(Stored data)
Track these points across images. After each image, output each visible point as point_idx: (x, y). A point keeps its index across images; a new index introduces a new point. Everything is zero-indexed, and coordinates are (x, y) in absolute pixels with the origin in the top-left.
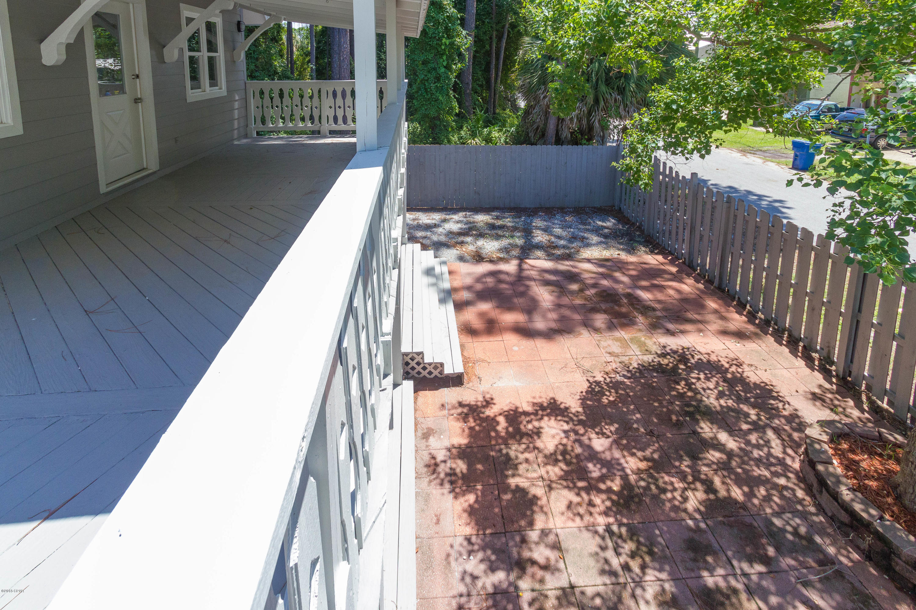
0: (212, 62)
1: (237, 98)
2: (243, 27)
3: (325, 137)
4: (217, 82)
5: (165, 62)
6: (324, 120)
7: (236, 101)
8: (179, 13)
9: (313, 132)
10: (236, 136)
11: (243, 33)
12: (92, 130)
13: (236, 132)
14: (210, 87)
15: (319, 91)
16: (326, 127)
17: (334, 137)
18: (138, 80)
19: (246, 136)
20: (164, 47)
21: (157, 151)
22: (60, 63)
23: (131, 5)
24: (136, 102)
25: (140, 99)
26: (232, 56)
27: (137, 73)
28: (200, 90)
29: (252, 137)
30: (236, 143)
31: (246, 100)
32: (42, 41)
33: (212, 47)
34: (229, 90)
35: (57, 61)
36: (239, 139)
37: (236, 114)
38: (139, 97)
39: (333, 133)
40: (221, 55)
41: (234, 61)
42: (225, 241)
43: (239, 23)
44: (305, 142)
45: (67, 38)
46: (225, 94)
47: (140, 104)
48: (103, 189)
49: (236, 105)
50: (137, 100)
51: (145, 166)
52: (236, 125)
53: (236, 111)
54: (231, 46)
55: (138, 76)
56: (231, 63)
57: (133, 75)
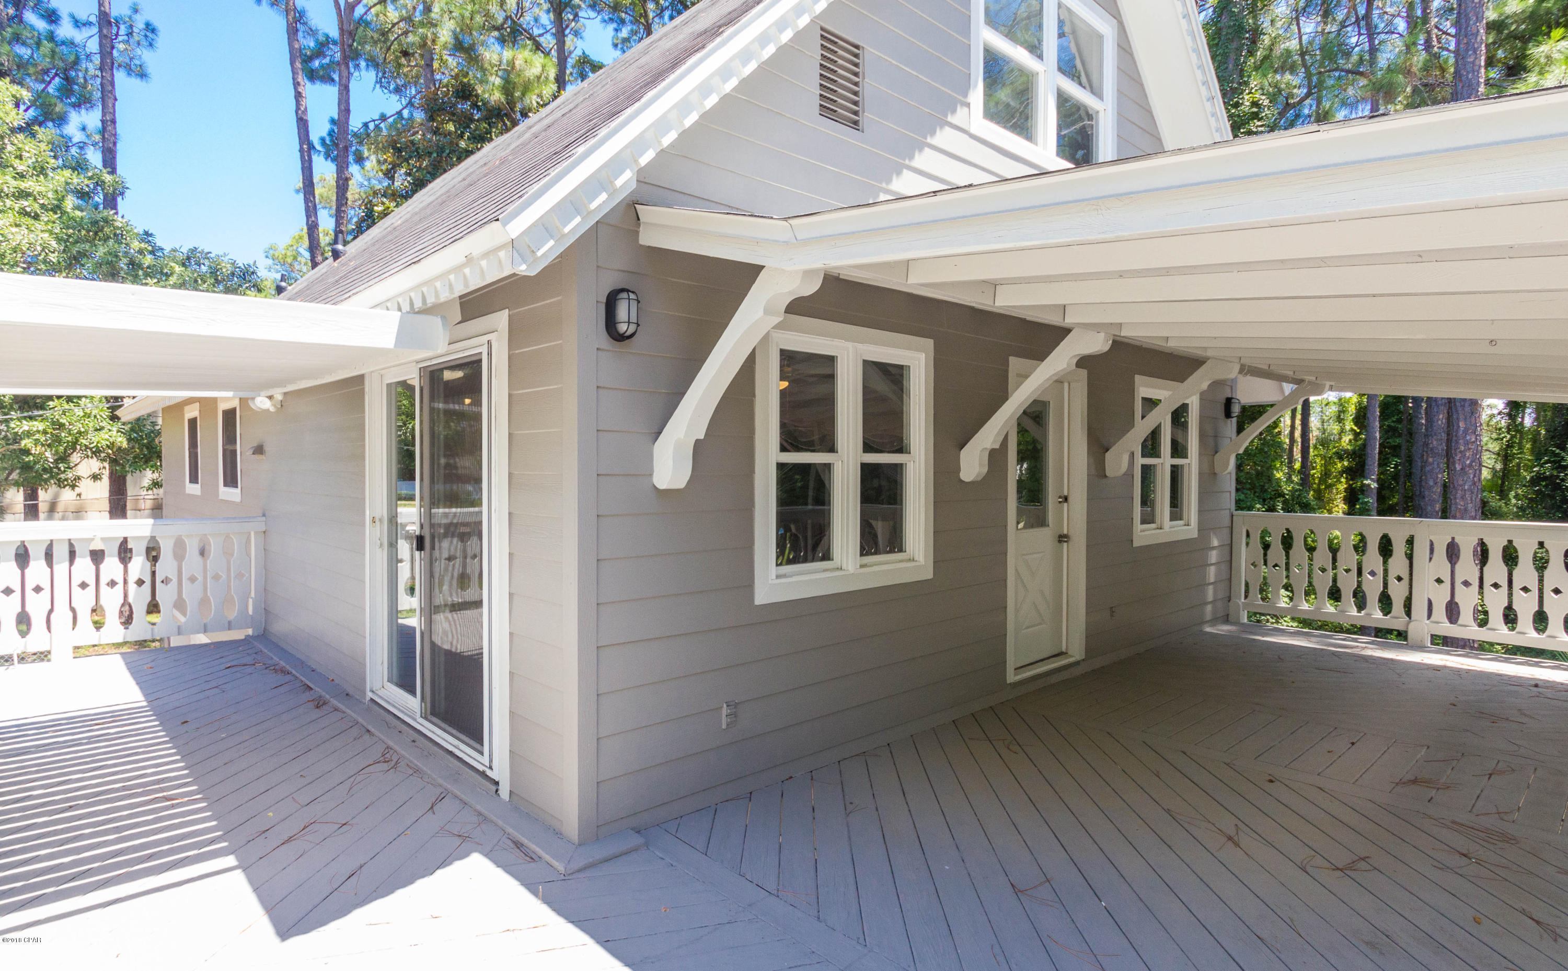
0: (1176, 473)
1: (1215, 543)
2: (1236, 410)
3: (1421, 648)
4: (1181, 510)
5: (1106, 476)
6: (1419, 607)
7: (1214, 548)
8: (1132, 391)
9: (1381, 633)
10: (1208, 617)
11: (1234, 420)
12: (1005, 580)
13: (1209, 608)
14: (1171, 520)
15: (1410, 542)
16: (1421, 627)
17: (1448, 653)
18: (1065, 504)
19: (1226, 619)
20: (1107, 450)
21: (1084, 626)
22: (979, 479)
23: (1066, 385)
24: (1060, 541)
25: (1066, 536)
26: (1212, 464)
27: (1066, 494)
28: (1153, 526)
29: (1237, 623)
30: (1208, 629)
31: (1230, 549)
32: (962, 446)
33: (1178, 450)
34: (1203, 528)
35: (977, 476)
36: (1214, 621)
37: (1212, 574)
38: (1065, 532)
39: (1445, 642)
40: (1192, 462)
41: (1215, 474)
42: (1230, 838)
43: (1229, 402)
44: (1369, 653)
45: (994, 441)
46: (1195, 534)
47: (1065, 544)
48: (1012, 677)
49: (1214, 556)
50: (1063, 538)
51: (1064, 650)
52: (1210, 596)
53: (1213, 569)
54: (1211, 445)
55: (1066, 499)
56: (1209, 477)
57: (1060, 497)
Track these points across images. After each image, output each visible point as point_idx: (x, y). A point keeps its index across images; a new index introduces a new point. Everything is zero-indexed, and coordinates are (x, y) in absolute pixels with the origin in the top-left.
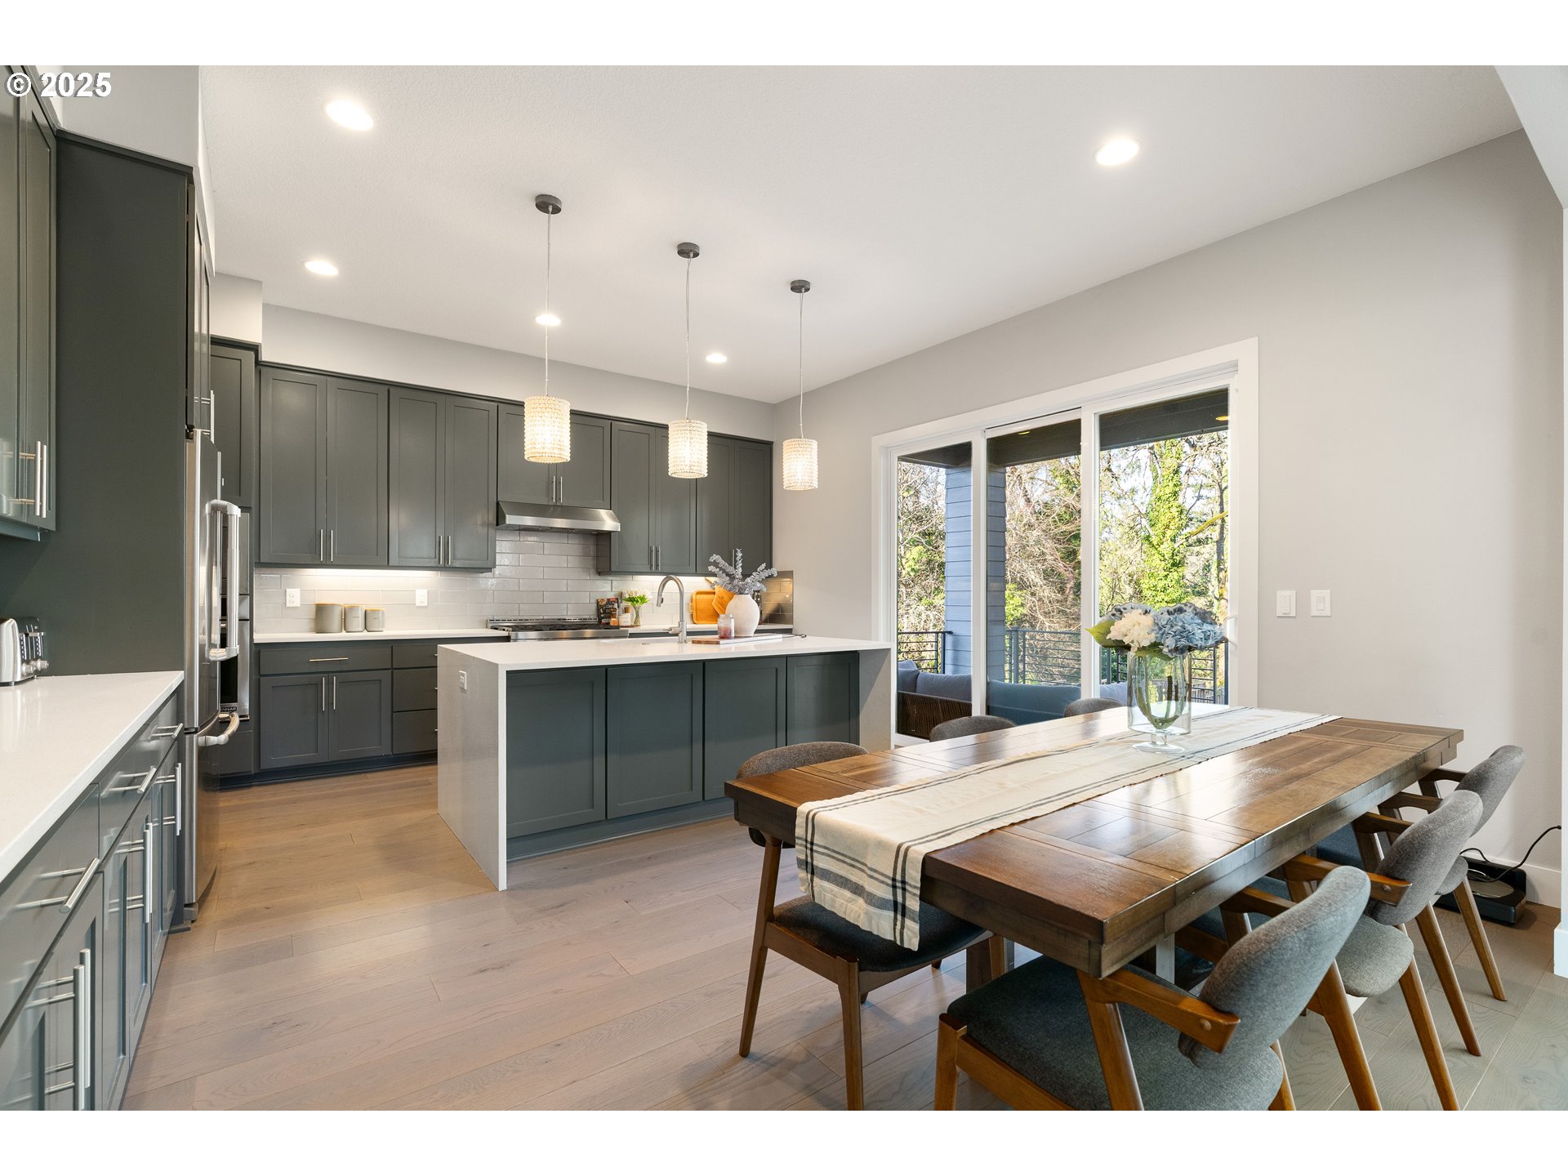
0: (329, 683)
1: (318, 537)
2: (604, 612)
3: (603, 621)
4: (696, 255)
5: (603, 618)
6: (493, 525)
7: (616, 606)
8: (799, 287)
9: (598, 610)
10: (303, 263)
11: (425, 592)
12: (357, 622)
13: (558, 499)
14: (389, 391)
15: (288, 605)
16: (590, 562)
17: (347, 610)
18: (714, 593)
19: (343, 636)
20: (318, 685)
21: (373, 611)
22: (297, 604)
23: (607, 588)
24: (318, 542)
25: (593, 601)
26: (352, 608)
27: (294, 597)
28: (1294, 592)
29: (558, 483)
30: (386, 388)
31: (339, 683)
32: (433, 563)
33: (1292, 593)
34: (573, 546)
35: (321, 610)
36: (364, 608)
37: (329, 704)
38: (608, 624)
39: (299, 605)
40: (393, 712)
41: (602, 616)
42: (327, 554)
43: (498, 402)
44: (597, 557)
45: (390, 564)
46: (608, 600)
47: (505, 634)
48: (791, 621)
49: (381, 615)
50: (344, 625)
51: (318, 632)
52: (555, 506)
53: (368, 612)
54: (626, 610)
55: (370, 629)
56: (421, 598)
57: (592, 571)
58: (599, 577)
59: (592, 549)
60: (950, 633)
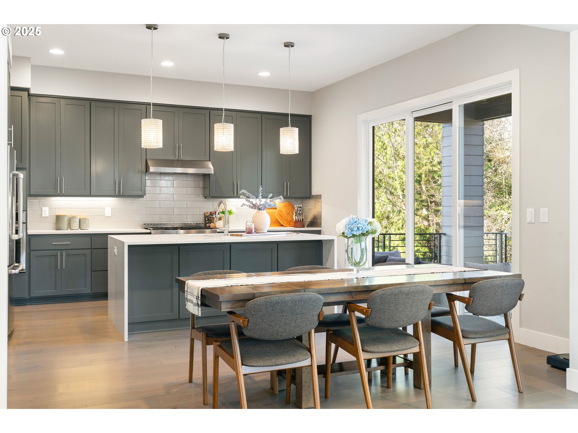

DIRECTIONS FOR THIS TASK
Reproduce every line of the listing above without changes, leaving out the picture lines.

WRITTEN REPLY
Track these points across images. After each image, output each visible point as point_idx: (x, y). A point keeps its index across images; a new index introduces a new point. Everything is zero-indexed, and coordinates are (x, y) in absolute pixels with the origin in the top-left.
0: (212, 62)
1: (237, 98)
2: (243, 27)
3: (325, 137)
4: (217, 82)
5: (165, 62)
6: (324, 120)
7: (236, 101)
8: (179, 13)
9: (313, 132)
10: (236, 136)
11: (243, 33)
12: (92, 130)
13: (236, 132)
14: (210, 87)
15: (319, 91)
16: (326, 127)
17: (334, 137)
18: (138, 80)
19: (246, 136)
20: (164, 47)
21: (157, 151)
22: (60, 63)
23: (131, 5)
24: (136, 102)
25: (140, 99)
26: (232, 56)
27: (137, 73)
28: (200, 90)
29: (252, 137)
30: (236, 143)
31: (246, 100)
32: (42, 41)
33: (212, 47)
34: (229, 90)
35: (57, 61)
36: (239, 139)
37: (236, 114)
38: (139, 97)
39: (333, 133)
40: (221, 55)
41: (234, 61)
42: (225, 241)
43: (239, 23)
44: (305, 142)
45: (67, 38)
46: (225, 94)
47: (140, 104)
48: (103, 189)
49: (236, 105)
50: (137, 100)
51: (145, 166)
52: (236, 125)
53: (236, 111)
54: (231, 46)
55: (138, 76)
56: (231, 63)
57: (133, 75)
0: (1176, 473)
1: (1215, 543)
2: (1236, 410)
3: (1421, 648)
4: (1181, 510)
5: (1106, 476)
6: (1419, 607)
7: (1214, 548)
8: (1132, 391)
9: (1381, 633)
10: (1208, 617)
11: (1234, 420)
12: (1005, 580)
13: (1209, 608)
14: (1171, 520)
15: (1410, 542)
16: (1421, 627)
17: (1448, 653)
18: (1065, 504)
19: (1226, 619)
20: (1107, 450)
21: (1084, 626)
22: (979, 479)
23: (1066, 385)
24: (1060, 541)
25: (1066, 536)
26: (1212, 464)
27: (1066, 494)
28: (1153, 526)
29: (1237, 623)
30: (1208, 629)
31: (1230, 549)
32: (962, 446)
33: (1178, 450)
34: (1203, 528)
35: (977, 476)
36: (1214, 621)
37: (1212, 574)
38: (1065, 532)
39: (1445, 642)
40: (1192, 462)
41: (1215, 474)
42: (1230, 838)
43: (1229, 402)
44: (1369, 653)
45: (994, 441)
46: (1195, 534)
47: (1065, 544)
48: (1012, 677)
49: (1214, 556)
50: (1063, 538)
51: (1064, 650)
52: (1210, 596)
53: (1213, 569)
54: (1211, 445)
55: (1066, 499)
56: (1209, 477)
57: (1060, 497)
Track these points across images. After each image, output each visible point as point_idx: (x, y). A point keeps its index across images; a new index introduces a new point. Everything is zero-indexed, and coordinates are (x, y) in absolute pixels with the origin in the top-left.
0: (329, 683)
1: (318, 537)
2: (604, 612)
3: (603, 621)
4: (696, 255)
5: (603, 618)
6: (493, 525)
7: (616, 606)
8: (799, 287)
9: (598, 610)
10: (303, 263)
11: (425, 592)
12: (357, 622)
13: (558, 499)
14: (389, 391)
15: (288, 605)
16: (590, 562)
17: (347, 610)
18: (714, 593)
19: (343, 636)
20: (318, 685)
21: (373, 611)
22: (297, 604)
23: (607, 588)
24: (318, 542)
25: (593, 601)
26: (352, 608)
27: (294, 597)
28: (1294, 592)
29: (558, 483)
30: (386, 388)
31: (339, 683)
32: (433, 563)
33: (1292, 593)
34: (573, 546)
35: (321, 610)
36: (364, 608)
37: (329, 704)
38: (608, 624)
39: (299, 605)
40: (393, 712)
41: (602, 616)
42: (327, 554)
43: (498, 402)
44: (597, 557)
45: (390, 564)
46: (608, 600)
47: (505, 634)
48: (791, 621)
49: (381, 615)
50: (344, 625)
51: (318, 632)
52: (555, 506)
53: (368, 612)
54: (626, 610)
55: (370, 629)
56: (421, 598)
57: (592, 571)
58: (599, 577)
59: (592, 549)
60: (950, 633)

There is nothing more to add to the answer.